A final page in Jane’s handwriting laid out the financial agreement. Fifty thousand dollars a year placed in trust for Lauren, to be supervised by Jane, with the understanding that Jane would do everything in her power to effect a reunion and that, by the time Lauren reached twenty-six, Duke would get to meet her.

Father and daughter had fallen short by six months.

I gave him back the papers. “What’s the status on Mel Abbot?”

“He should be released soon, though no one’s sure where to put him. The closest relative they can find is a cousin in New Jersey, almost as old as Mel. Meanwhile, Irving’s right down the hall from Abbot, in the jail ward – you did good work on his face. The D.A. will file multiple counts of conspiracy and first-degree homicide with special circumstances for mass murder, cruelty, and profit motive. Gretchen’s helping them put the case together in order to plea down her own conspiracy rap – The feds finally came through and verified that Irving had been one of her big-time clients. All we’ve got on her is her pal Ingrid knowing I was looking for Michelle and your seeing Gretchen enter the Duke estate the next day.”
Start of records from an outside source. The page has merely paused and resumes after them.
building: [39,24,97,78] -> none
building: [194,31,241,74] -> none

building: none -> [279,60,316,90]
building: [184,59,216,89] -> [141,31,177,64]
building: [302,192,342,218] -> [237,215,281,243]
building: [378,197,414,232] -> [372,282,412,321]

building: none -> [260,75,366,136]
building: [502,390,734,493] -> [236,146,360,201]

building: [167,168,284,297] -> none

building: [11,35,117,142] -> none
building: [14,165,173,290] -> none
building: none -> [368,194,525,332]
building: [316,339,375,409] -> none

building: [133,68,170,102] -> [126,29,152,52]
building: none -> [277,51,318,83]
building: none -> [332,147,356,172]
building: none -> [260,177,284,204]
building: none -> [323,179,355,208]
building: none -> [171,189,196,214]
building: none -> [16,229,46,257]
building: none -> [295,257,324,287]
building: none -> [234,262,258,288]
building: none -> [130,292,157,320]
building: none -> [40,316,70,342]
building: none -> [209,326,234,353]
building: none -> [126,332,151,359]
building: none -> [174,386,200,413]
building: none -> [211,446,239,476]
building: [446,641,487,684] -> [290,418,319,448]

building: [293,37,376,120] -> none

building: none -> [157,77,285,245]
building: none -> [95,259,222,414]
“Gretchen works the system again,” I said.

“What the D.A. wants is Irving on a platter, and Gretchen can fill in the blanks. She can also supply the motive for Michelle – no, there wasn’t any blackmail, no one’s sure Michelle even knew anything dangerous. But Irving thought she did – to be brutally honest, my mentioning Michelle’s name to Gretchen signed her death warrant – and no, I’m not blaming myself, I was doing my job. It’s just the way things happen sometimes.”
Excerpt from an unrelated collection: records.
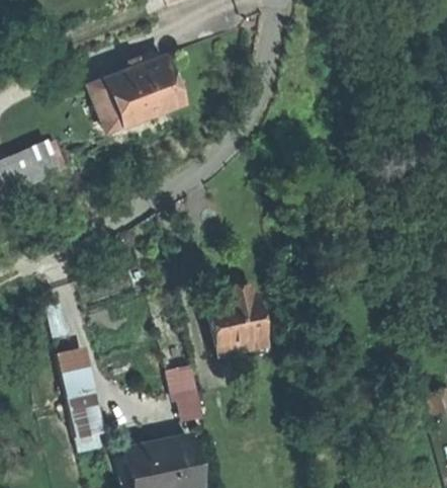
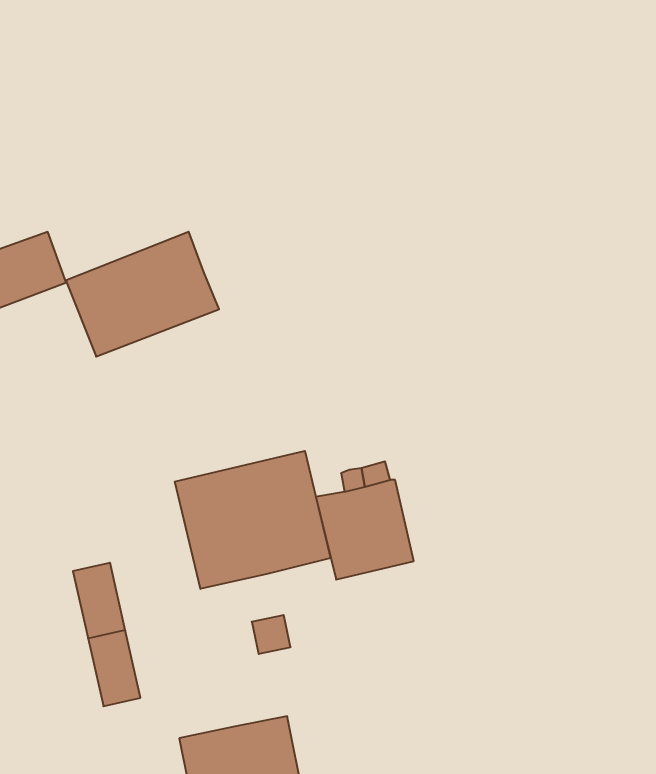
building: [93,53,185,128] -> [66,232,219,357]
building: none -> [175,451,331,589]

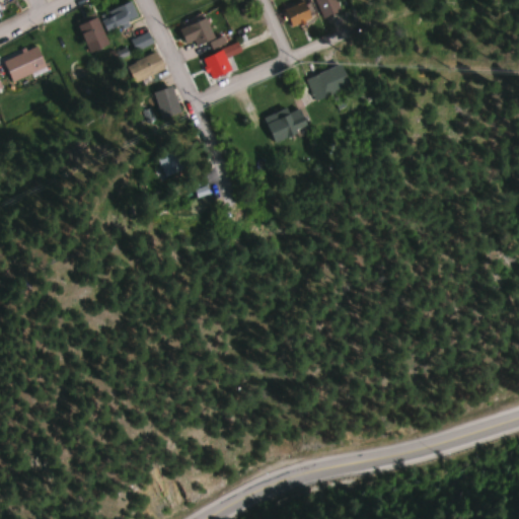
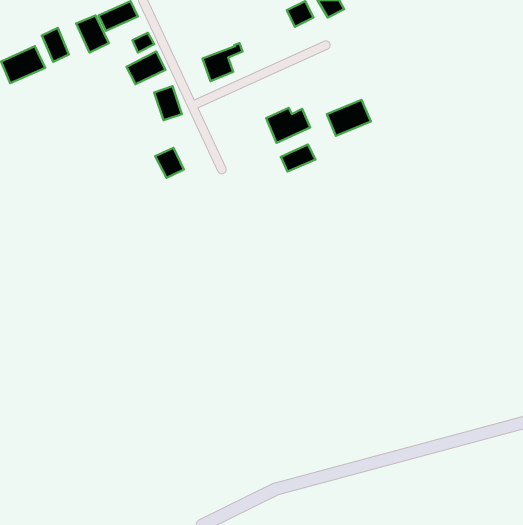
building: [180,19,213,47] -> none
building: none -> [42,28,69,62]
building: [307,64,351,99] -> [327,100,371,136]
building: none -> [281,145,315,171]

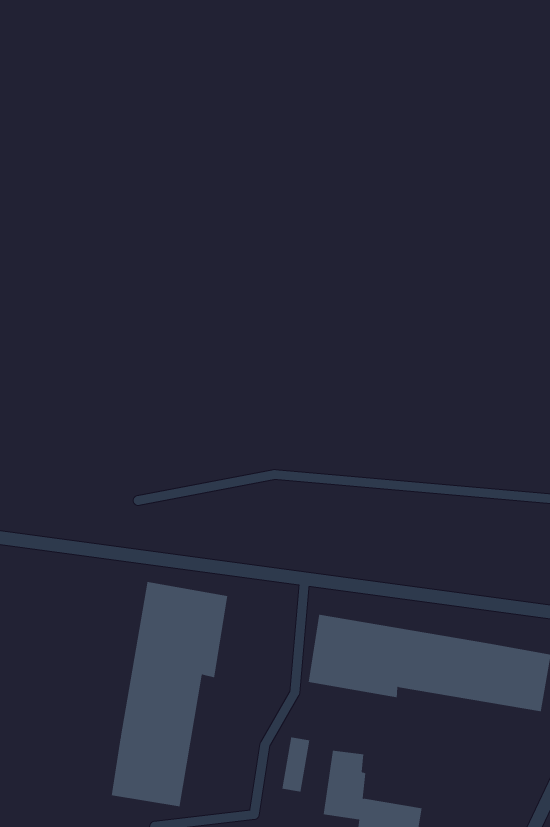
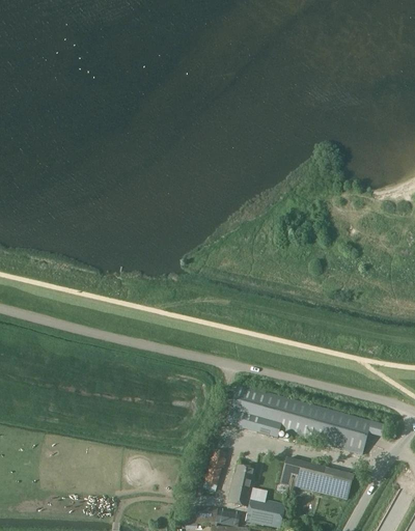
building: [111,581,228,807] -> none
building: none -> [281,456,353,499]

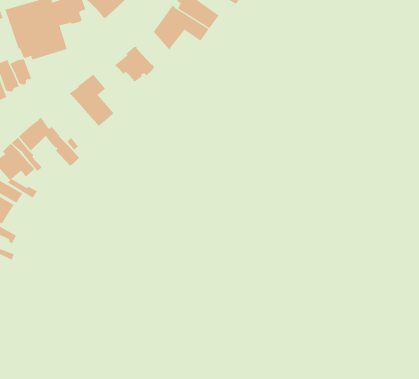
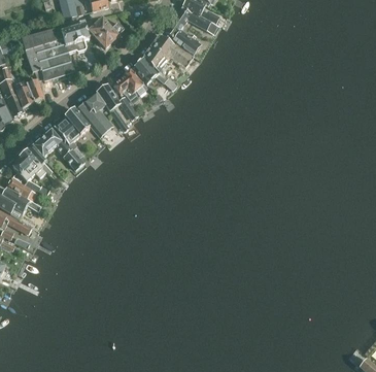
building: none -> [133,57,177,90]
building: none -> [97,83,138,129]
building: none -> [54,109,90,143]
He rubbed his face. “And Gretchen’s still claiming she’s never heard of Shawna. I’d like to say I’ve been right about Shawna not being part of this, but at this point I don’t know what’s real and what isn’t. For all I know Irving took pictures of her, boffed her, killed her.”
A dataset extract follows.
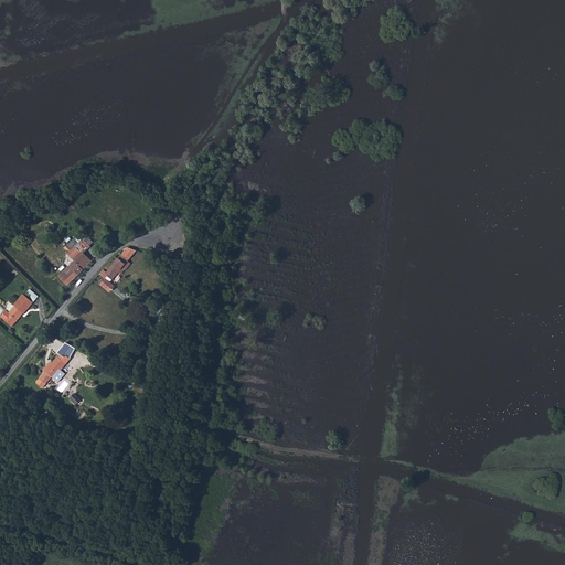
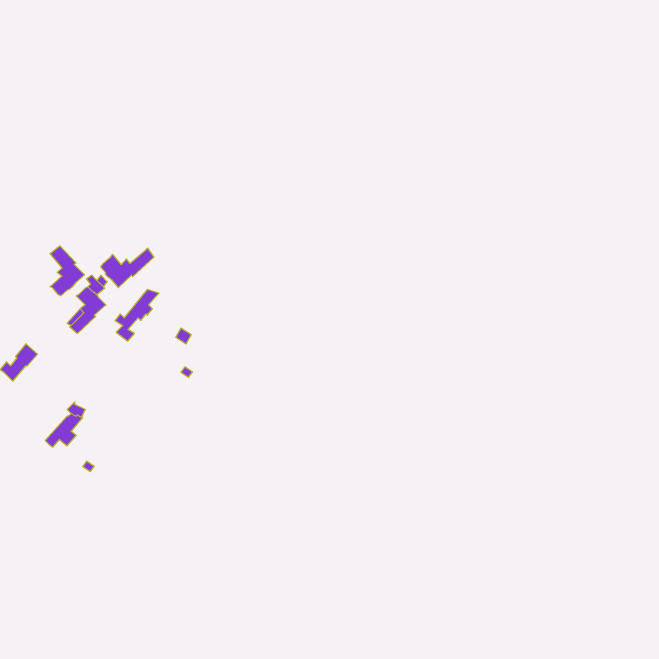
building: none -> [50,246,84,296]
building: none -> [101,248,154,288]

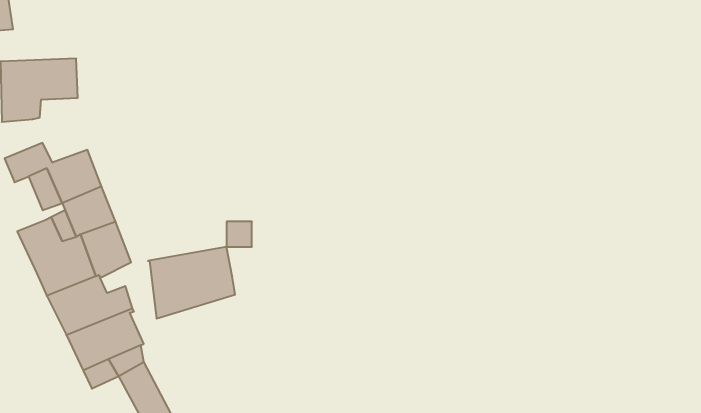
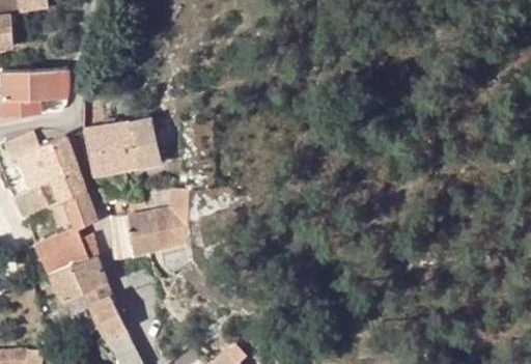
building: none -> [85,118,162,176]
“Gretchen set up Michelle and Lance and she walks.”

“Maybe she’ll get hers one day… I also found out that Irving’s rag biz went under because of ‘financial irregularities’ – he left behind an army of creditors, and that beach construction project is leveraged to the hilt. Plenty of claws being sharpened – He ain’t gonna find too many character witnesses.”

“What about Anita?”

“So far, she doesn’t appear to be dirty,” he said. “When I saw her she looked worse than Dugger – some kind of intestinal problems; she actually threw up four times during a one-hour interview. She seems genuinely shocked by what her husband and Cheryl were up to – we’re talking emotionally shattered. Even my jaded detective ears ain’t ringing. As I was leaving the mafioso doc was putting her on tranqs… What else – Oh, yeah, Charming Lyle the Model Father finally showed up. Looks like he really was hunting. Rangers picked him up for shooting a doe out of season, caught him skinning it by the side of his truck. Big-time fine, and they sent him back home, bitching all the way. Asshole actually called me up again yesterday, wanting to know if I’d learned anything about Lauren’s will.”

“What’d you tell him?”

“Well,” he said. “I controlled myself, didn’t allow myself free expression of pent-up emotions.”

He ambled to the fridge, stuck his head in, emerged empty-handed, walked over to the window and played with a houseplant.

“What I told him is Lauren died poor. Which is the truth, right?”